Probabilmente, se invece di un paio di bionde seminude fossero stati dei ragazzotti incappucciati al grido di Allah Akhbar, la cosa sarebbe stata diversa. Ma forse, visto l’appiattimento mediatico internazionale, anche no.
A Kiev le Femen hanno segato una croce a due passi dalla Maidan. Segato una croce. Una croce alta un paio di metri. Lo hanno fatto per solidarietà con le Pussy Riot.
Applausi da mezzo mondo.
Ma quanto é malato un sistema sociale-mediatico che corre appresso alle tette al vento e segue l’odore di gnocca in maniera così acritica?

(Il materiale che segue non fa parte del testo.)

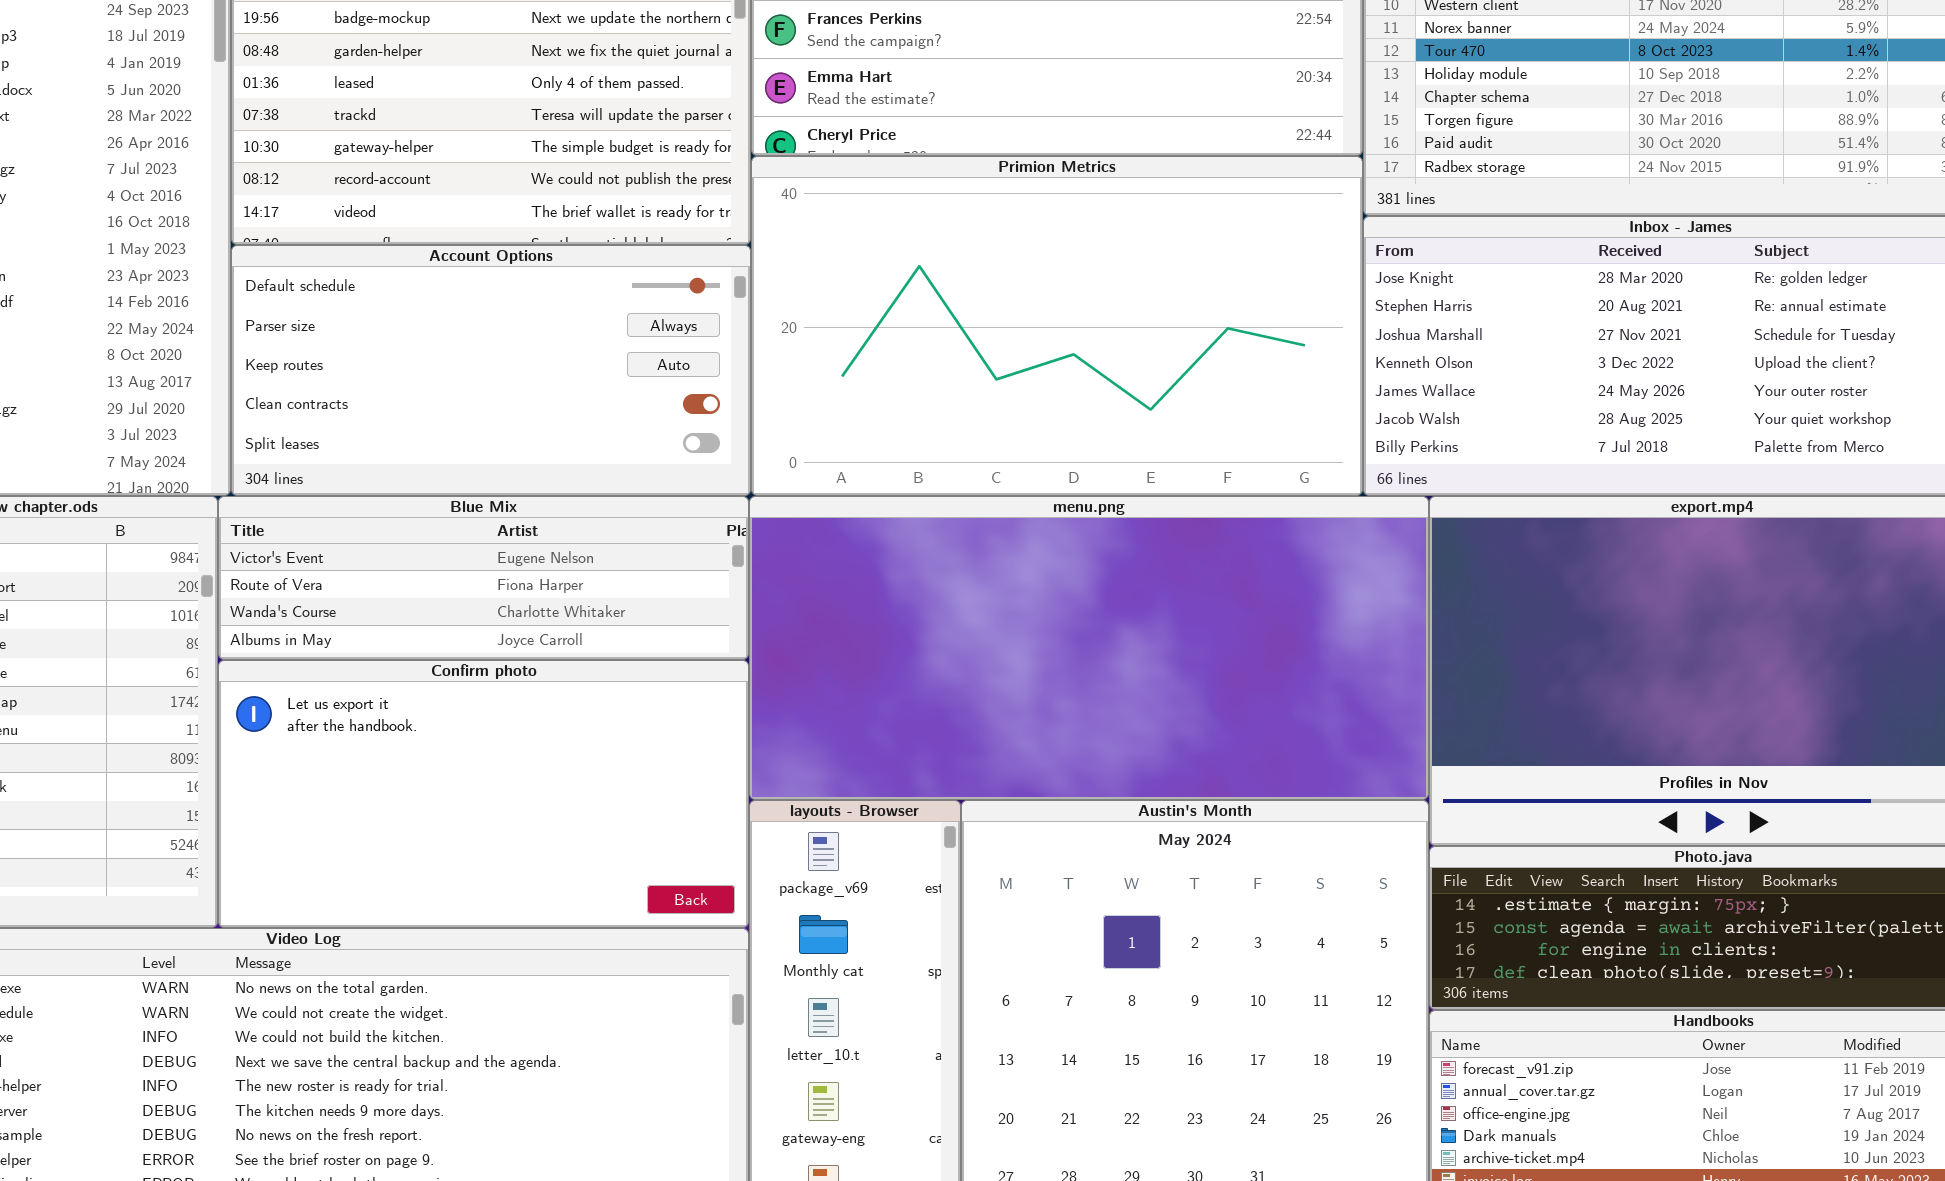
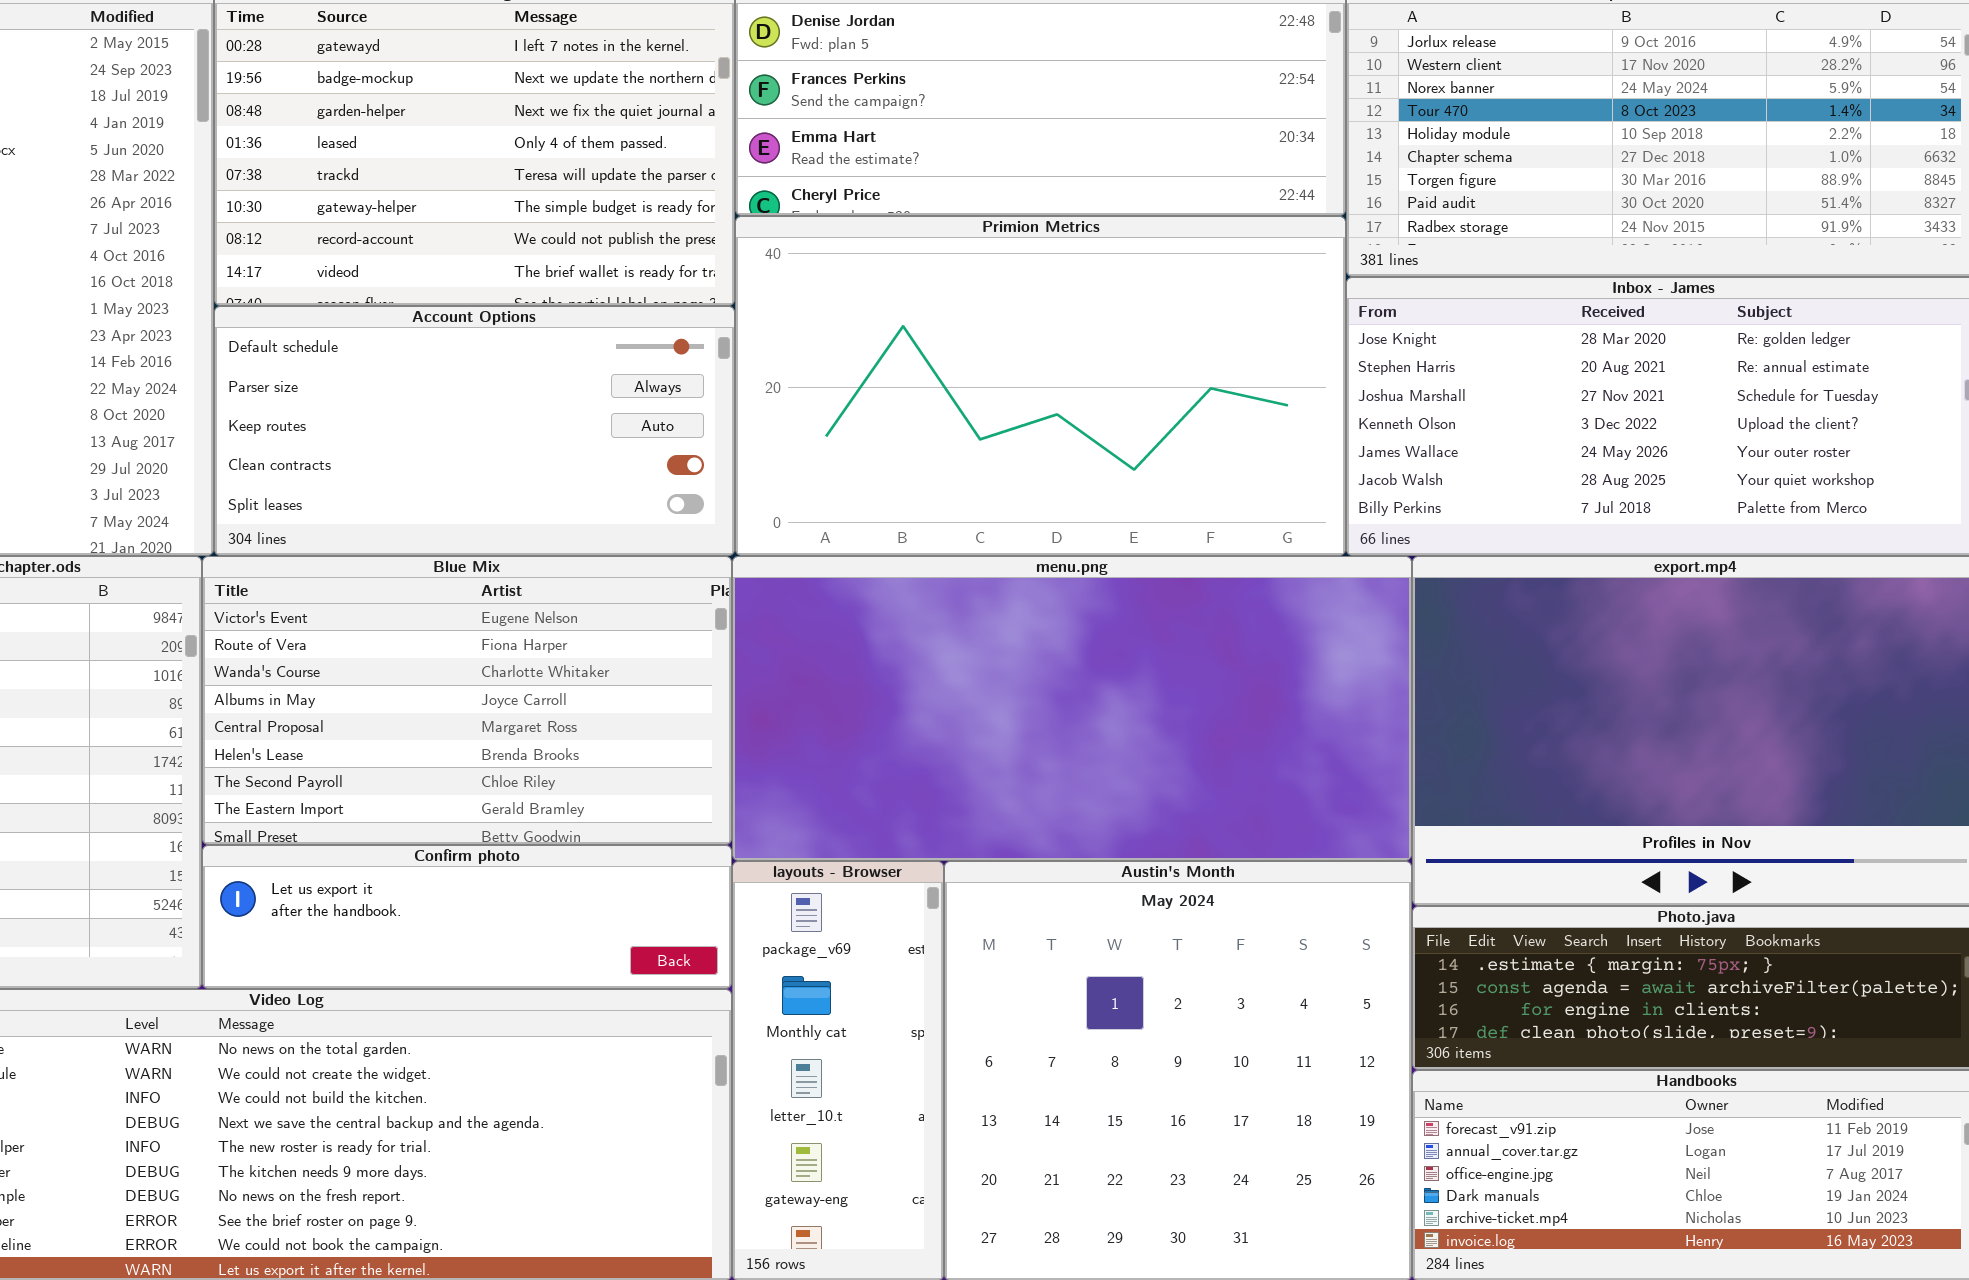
Blue Mix: [218,496,749,660] -> [202,556,732,845], resized
Confirm photo: [218,660,749,928] -> [202,845,732,989], resized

Non solo in Russia, ma in tutti i Paesi d’Occidente, é reato offendere i sentimenti religiosi altrui, danneggiare e dissacrare cose e luoghi destinati al culto. Entrare in chiesa interrompendo un rito, insultare il patriarca dandogli del cane, ballare sull’altare, offendere i fedeli, é punito dalla legge. In Italia si rischiano sino a tre anni, altrettanti in Germania. Non mi dilungo su quella che é la realtà nei paesi islamici, ben peggiore.
I pussyriottisti della domenica potrebbero provare a entrare in una moschea e protestare per il caso della bambina down arrestata per blasfemia.
A Colonia emuli delle fanciulle moscovite hanno scorrazzato incappucciati per il duomo e ora rischiano di fare la fine di quel signore che nel 2006 a Erfurt é stato condannato a 9 mesi senza la condizionale (perchè pregiudicato) per aver interrotto la messa ufficiale nell’anniversario dell’unità tedesca.
Inna Shevchenko, che ha segato la croce a Kiev, rischia 4 anni. Da mesi con sua sorella e le altre amazzoni ucraine é inseguita dalla stampa internazionale non certo per la profondità del suo pensiero.
Segare una croce é reato. Non é libertá di espressione. A 22 anni é lecito combinare cazzate, ma si deve essere anche consapevoli delle conseguenze.
Nadia Tolokonnikova delle Pussy Riot ha la stessa età della Shevchenko, anche se la differenza di classe é enorme: forse perchè ha iniziato a fare orge artistico-politiche a 18 anni, già incita del bambino che ora dopo la condanna non vedrá per almeno due anni.Visto il soggetto e i sorrisi con cui ha accolto venerdí scorso la sentenza non deve certo stupire il fatto che Pussy Riot diventi un marchio registrato.
Perché non tutta l’arte é fine a se stessa.